I'm really as much discussing how human mathematicians can trust mathematics as I am how AIs can trust mathematics - when we have all that Gödel and Löb and Tarski stuff flying around, some people are tempted to say "Oh, mathematics can't really prove things, therefore not-Platonism and not-infinities", which I think is a mistake.

Comment author: Zetetic 31 December 2011 04:10:45AM 3 points [-]

I might be misunderstanding you, but it looks like you're just describing fragments of infinitary logic which has a pretty solid amount of research behind it. Barwise actually developed a model theory for it, you can find a (slightly old) overview here (in part C).

Infinitary logic admits precisely what you're talking about. For instance; it models sentences with universal and existential quantifiers in N using conjunctions and disjunctions (respectively) over the index ω.

As far as

when we have all that Gödel and Löb and Tarski stuff flying around, some people are tempted to say "Oh, mathematics can't really prove things, therefore not-Platonism and not-infinities", which I think is a mistake.

I don't think the results of Gödel, Löb and Tarski are necessary to conclude that Platonism is at least pretty questionable. I don't know where the "mathematics can't really prove things" bit is coming from - we can prove things in mathematics, and I've never really seen people claim otherwise. Are you implicitly attributing something like Absolute Truth to proofs?

Anyway, I've been thinking about a naturalistic account of anti-realism for a little while. I'm not convinced it's fruitful, but Platonism seems totally incomprehensible to me anymore. I can't see a nice way for it to mesh with what I know about brains and how we form concepts - and the accounts I read can't give any comprehensible account of what exactly the Platonic realm is supposed to be, nor how we access it. It looks like a nice sounding fiction with a big black box called the Platonic realm that everything we can't really explain gets stuck into. Nor can I give any kind of real final account of my view of mathematics, because it would at least require some new neuroscience (which I mention in that link).

I will say that I don't think that mathematics has any special connection with The Real Truth, and I also think that it's a terrible mistake to think that this is a problem. Truth is evidence based, we figure out the truth by examining our environment. We have extremely strong evidence that math performs well as a framework for organizing information and for reasoning predictively and counterfactually - that it works extremely well in modelling the world around us. I definitely don't think that it's reasonable to think that math grants us license to epistemic certainty.

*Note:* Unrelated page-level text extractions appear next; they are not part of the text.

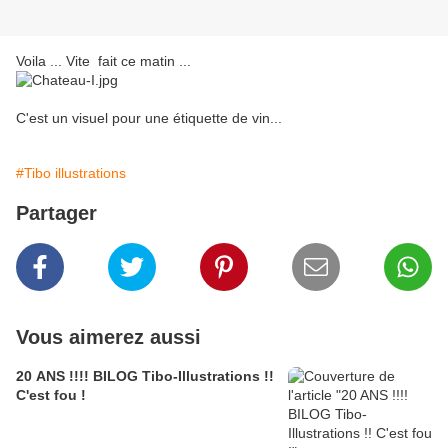
Voila ... Vite fait ce matin ...
C'est un visuel pour une étiquette de vin...
#Tibo illustrations
Partager
Vous aimerez aussi
20 ANS !!!! BILOG Tibo-Illustrations !!
C'est fou !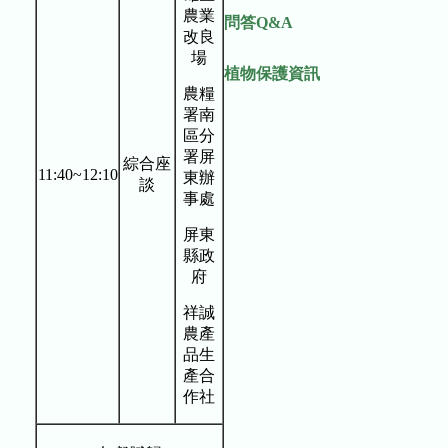
農業
問答Q&A
改良
場
植物保護資訊
農糧
署南
區分
署屏
綜合座
11:40~12:10
東辦
談
事處
屏東
縣政
府
祥誠
農產
品生
產合
作社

I wouldn't mind being convinced otherwise, but I'd need an epistemically sound account of Platonism first. I don't find Tegmark to be super convincing, though I do like that he restricts the MUH to computable structures - but I'm also not sure if that strictly qualifies as Platonism like you seem to be using it. At the very least it gives a moderately constructive account of exactly what is being claimed, which is something I would require from any Platonic theory.

Comment author: Nisan 30 January 2012 07:48:56PM 3 points [-]

... up until now I thought "barwise" was a technical term.

Comment author: Zetetic 30 January 2012 11:08:34PM 1 point [-]

Ha! Yeah, it seems that his name is pretty ubiquitous in mathematical logic, and he wrote or contributed to quite a number of publications. I had a professor for a sequence in mathematical logic who had Barwise as his thesis adviser. The professor obtained his doctoral degree from UW Madison when it still had Barwise, Kleene and Keisler so he would tell stories about some class he had with one or the other of them.

Barwise seems to have had quite a few interesting/powerful ideas. I've been wanting to read Vicious Circles for a while now, though I haven't gotten around to it.

Comment author: ec429 31 December 2011 06:05:05PM 0 points [-]

Hmm, infinitary logic looks interesting (I'll read right through it later, but I'm not entirely sure it covers what I'm trying to do). As for Platonism, mathematical realism, and Tegmark, before discussing these things I'd like to check whether you've read on my version of Tegmark-like ideas? I'd rather not repeat all that bit by bit in conversation.

Comment author: Zetetic 01 January 2012 02:25:05AM 0 points [-]

Have you looked into Univalent foundations at all? There was an a while ago and it seems as though it might be relevant to your pursuits.

I've read your post on Syntacticism and some of your replies to comments. I'm currently looking at the follow up piece (The Apparent Reality of Physics).

Comment author: ec429 28 December 2011 07:00:08PM 0 points [-]

Can you explain more formally what you mean by "proves that it itself exists"?

The fundamental principle of Syntacticism is that the derivations of a formal system are fully determined by the axioms and inference rules of that formal system. By proving that the ordinal kappa is a coherent concept, I prove that PA+kappa is too; thus the derivations of PA+kappa are fully determined and exist-in-Tegmark-space.

Actually it's not PA+kappa that's 'reflectively consistent'; it's an AI which uses PA+kappa as the basis of its trust in mathematics that's reflectively consistent, for no matter how many times it rewrites itself, nor how deeply iterated the metasyntax it uses to do the maths by which it decides how to rewrite itself, it retains just as much trust in the validity of mathematics as it did when it started. Attempting to achieve this more directly, by PA+self, runs into Löb's theorem.

Comment author: Kaj_Sotala 27 December 2011 10:03:26PM 2 points [-]

Thanks. I'm not sure if you actually got my point, though, which was that while I can roughly get the gist of "who doesn't use the 5-and-10 example illustration", it's an odd sentence and doesn't seem grammatical. ("Who doesn't actually use the term '5-and-10 example'", perhaphs?)

Comment author: lukeprog 27 December 2011 10:06:01PM 3 points [-]

Okay. I changed it here.